中部支部北陸分所にはある種の自治権があり、中部支部でありながら、独立した権力を持っているのですが、それは、北陸分所には各支部に匹敵するほどの資料や術具などが貯蔵、保管されていることを意味し、常に厳重な防衛魔術を建物全体に施しているのです。しかし、防衛会議初日のお昼頃。分所に残っていたわたしの兄が異変に気付き、術具倉庫を見てみると、つい先日まであった筈の、とある二つの術具が消えていたらしいのです」
「術具が?」
和川は出海の話に着いて行けず、辛うじて反応出来る単語をオウム返し。こう見えて、付いて行こうと必死なのだ。

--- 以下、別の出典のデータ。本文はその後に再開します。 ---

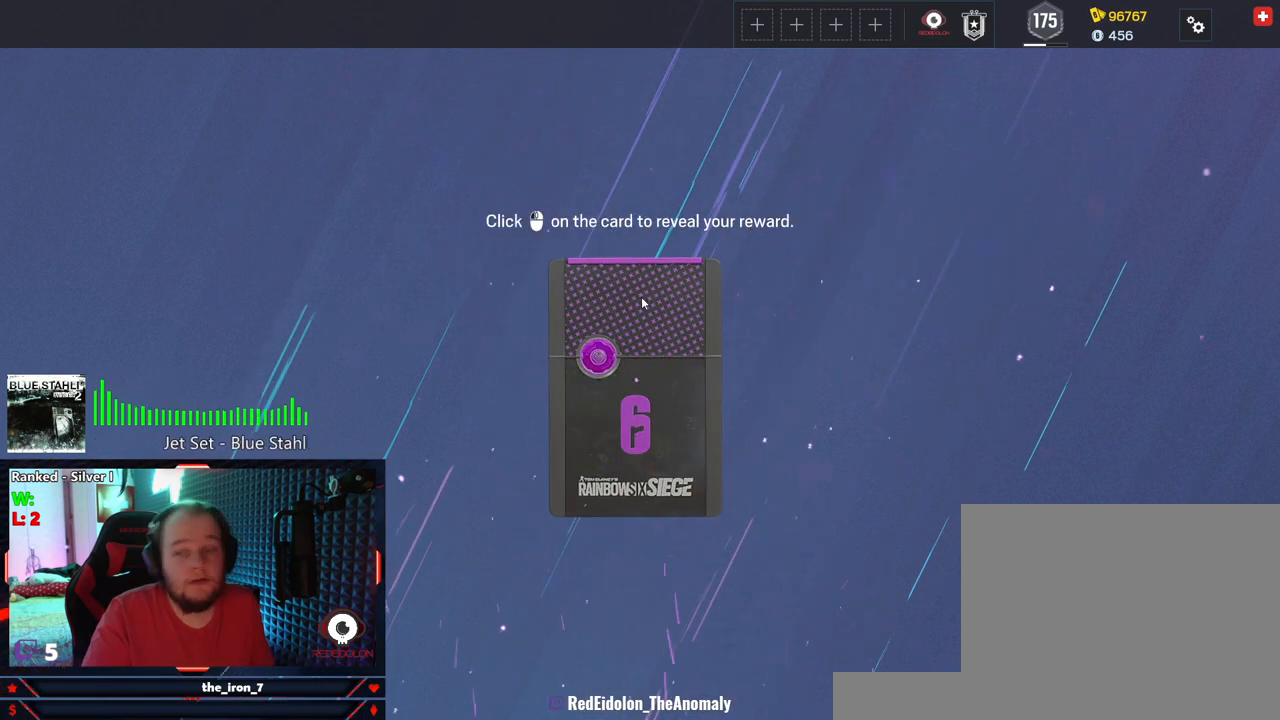
{"keys": [], "mouse": [], "events": []}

「その術具の名は、『風裂』と、『波断』。かつて、二刀流の剣技で活躍した魔術師が使用したとされる二振りの刀。二つで一つの術具。だから……、犯人は揃って持って行ったのです」
「……盗難、ということだね」不知火が問う。
「あくまでも兄の考えですが、その考えは正しいと思います。兄によると、そこにあるはずのない犯人の痕跡があるんだ、と」
「痕跡というと、魔力の、ってことになるんだが」
「そういうことです。指紋ほどではないにせよ、魔力の性質にも個人差はありますから、痕跡が協会所属の魔術師かそうでない人間の物かは判断がつきます。今回見つかった痕跡は、魔術師、作間翔のもの。元『SSパッケージ』のリーダーで、現『先導者』のメンバーです」
「さっき言ってた奴らのところか」と和川が声を上げると、
「『先導者』から端を発したと言っていたんだから、これくらいの予想はつけなよ」
不知火は和川に厳しい。和川はむっとする。
出海夕夏は多少たじろぎながら、
「そ、そのことから、わたしたちはこう判断しました。これは、『先導者』ではなく、合併元の『SSパッケージ』による犯行だ、と――」
続ける出海の言葉を、不知火が手で制止した。
「よく分からないんだが、刀が盗まれ、その犯人が作間翔なる魔術師である可能性が高いことは分かる。が、何故『先導者』ではなく『SSパッケージ』だけを疑うんだい。作間も、現に今は『先導者』の一員なんだろう?」
不知火の問いは当然のものだった。計算式を省いて答えだけを教えられても理解できない。
「説明って難しいですね……」
出海は、頭を抱えたいと言っているような表情だった。
「色々あったんですよ。色々。例えば……えっと、さっきも言ったように、『SSパッケージ』は明らかに『先遣』の信頼が欲しかったんです。『SSパッケージ』は何度も何度も公認結社になる為の申請を出していましたが、それをこちらが却下していたので……。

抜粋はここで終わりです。